Todo lo que escuchaba le hizo saber que ellos creían en serio que un demonio había vivido allí, que la víctima no era un humano. Ese era un pueblo que mantenía sus costumbres y creencias, tal vez por eso aseguraban tales cosas. Era necesario obtener más información y usó su último recurso.

—¿Y qué pueden decirme de Samanta? —soltó sin piedad—. ¿Alguien sabe algo de ella?

La muchedumbre se quedó en completo silencio, como si ella hubiera lanzado una blasfemia.

—Creo que es hora de que nos retiremos —los alentó el anciano del bastón cuando escuchó el nombre, pero su mujer salió de entre la gente y caminó con la vista clavada en los ojos de Lidia, como si estuviera hipnotizada.

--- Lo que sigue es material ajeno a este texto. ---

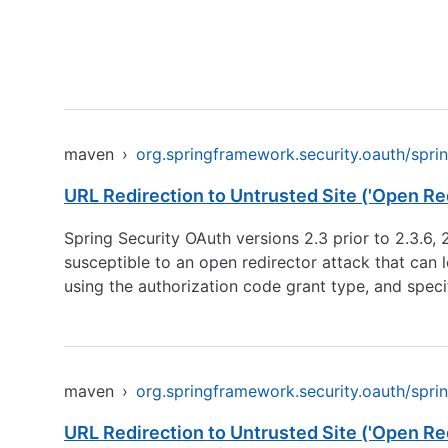
maven
›
org.springframework.security.oauth/spri
URL Redirection to Untrusted Site ('Open Red
Spring Security OAuth versions 2.3 prior to 2.3.6, 2
susceptible to an open redirector attack that can 
using the authorization code grant type, and speci
maven
›
org.springframework.security.oauth/spri
URL Redirection to Untrusted Site ('Open Red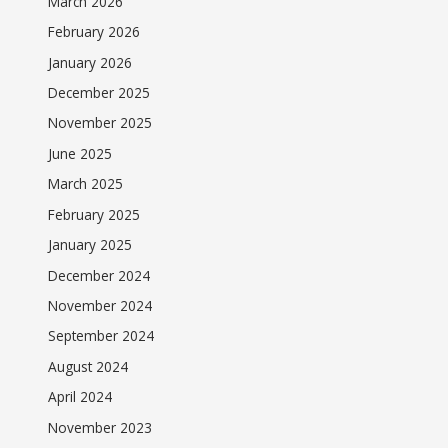
March 2026
February 2026
January 2026
December 2025
November 2025
June 2025
March 2025
February 2025
January 2025
December 2024
November 2024
September 2024
August 2024
April 2024
November 2023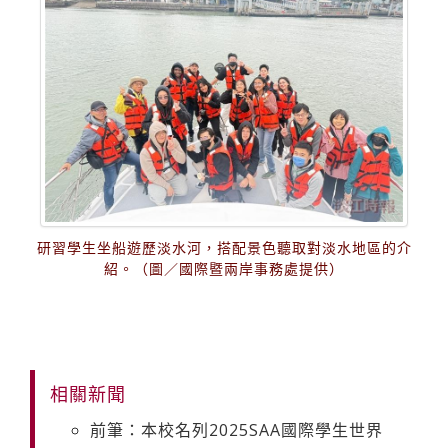
研習學生坐船遊歷淡水河，搭配景色聽取對淡水地區的介
紹。（圖／國際暨兩岸事務處提供）
相關新聞
前筆：本校名列2025SAA國際學生世界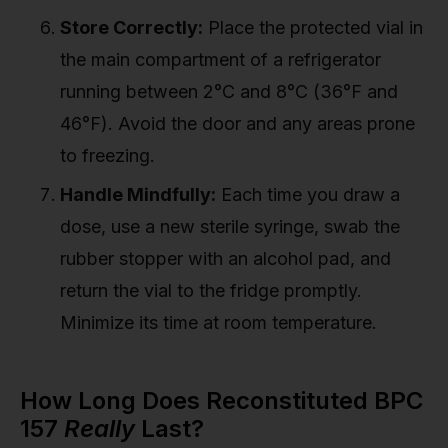
Store Correctly:
Place the protected vial in
the main compartment of a refrigerator
running between 2°C and 8°C (36°F and
46°F). Avoid the door and any areas prone
to freezing.
Handle Mindfully:
Each time you draw a
dose, use a new sterile syringe, swab the
rubber stopper with an alcohol pad, and
return the vial to the fridge promptly.
Minimize its time at room temperature.
How Long Does Reconstituted BPC
157
Really
Last?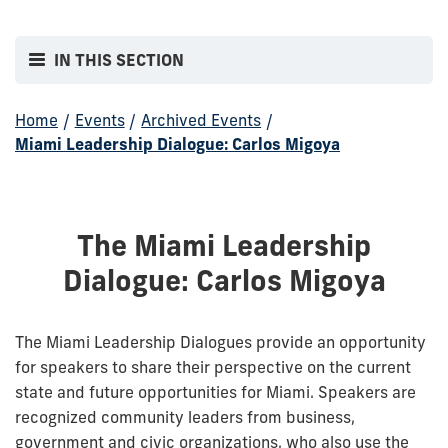
IN THIS SECTION
Home
/
Events
/
Archived Events
/
Miami Leadership Dialogue: Carlos Migoya
The Miami Leadership
Dialogue: Carlos Migoya
The Miami Leadership Dialogues provide an opportunity
for speakers to share their perspective on the current
state and future opportunities for Miami. Speakers are
recognized community leaders from business,
government and civic organizations, who also use the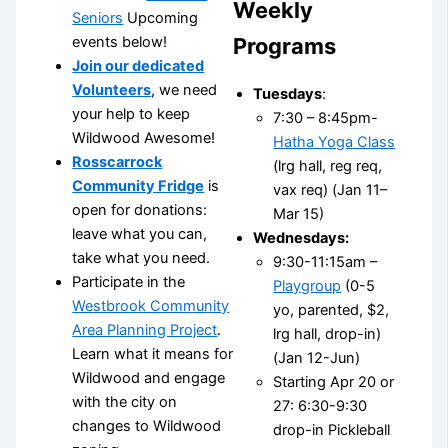
Weekly
Seniors
Upcoming
Programs
events below!
Join our dedicated
Volunteers
, we need
Tuesdays
:
your help to keep
7:30 – 8:45pm-
Wildwood Awesome!
Hatha Yoga Class
Rosscarrock
(lrg hall, reg req,
Community Fridge
is
vax req) (Jan 11–
open for donations:
Mar 15)
leave what you can,
Wednesdays:
take what you need.
9:30-11:15am –
Participate in the
Playgroup
(0-5
Westbrook Community
yo, parented, $2,
Area Planning Project
.
lrg hall, drop-in)
Learn what it means for
(Jan 12-Jun)
Wildwood and engage
Starting Apr 20 or
with the city on
27: 6:30-9:30
changes to Wildwood
drop-in Pickleball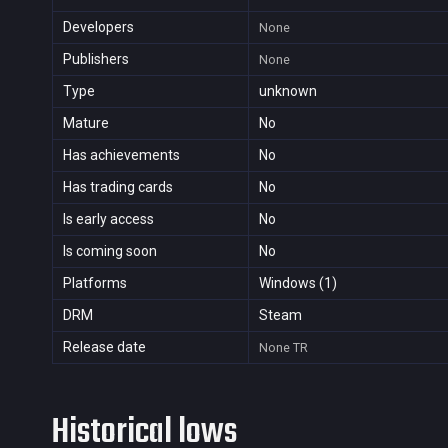
Developers
None
Publishers
None
Type
unknown
Mature
No
Has achievements
No
Has trading cards
No
Is early access
No
Is coming soon
No
Platforms
Windows (1)
DRM
Steam
Release date
None
TR
Historical lows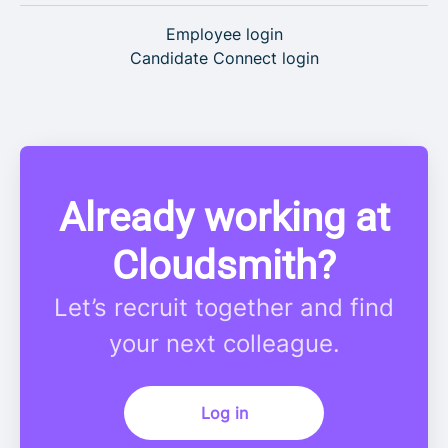
Employee login
Candidate Connect login
Already working at
Cloudsmith?
Let’s recruit together and find
your next colleague.
Log in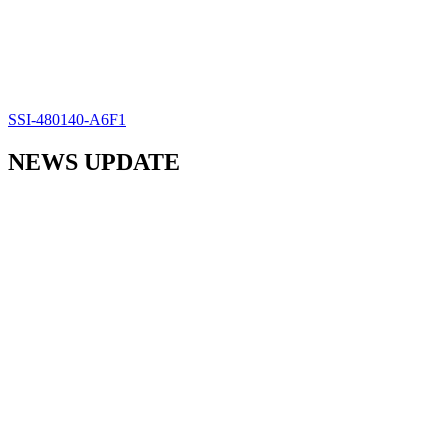
SSI-480140-A6F1
NEWS UPDATE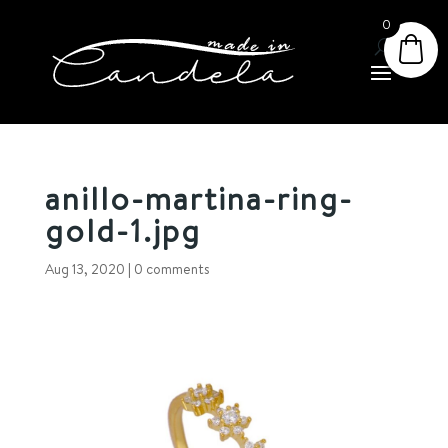
0
anillo-martina-ring-
gold-1.jpg
Aug 13, 2020
|
0 comments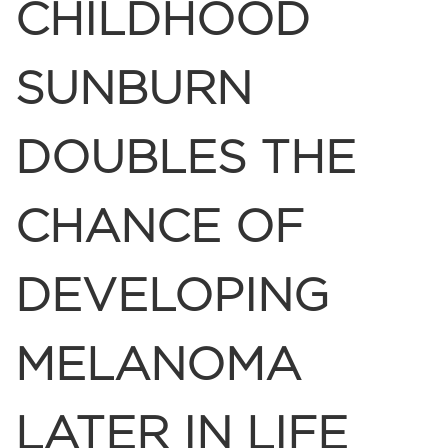
CHILDHOOD
SUNBURN
DOUBLES THE
CHANCE OF
DEVELOPING
MELANOMA
LATER IN LIFE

—Samanta es mi nieta —afirmó con una profunda tristeza—. Es hija de uno de mis hijos que falleció hace dos años en un accidente de trabajo. Su madre se nos fue en el incendio. Y no, no sabemos en dónde puede estar. Desapareció un día y no la volvimos a ver. Estoy casi segura de que ya está en compañía de sus difuntos padres —Se secó las dos lágrimas que se permitió derramar ante los demás.

—¿Por qué no reportó su desaparición? —indagó la abogada con el tono más dulce que pudo para no herir de más.

El anciano no profería palabra. Por su expresión, se podía saber que le dolía la verdad que su esposa confesó.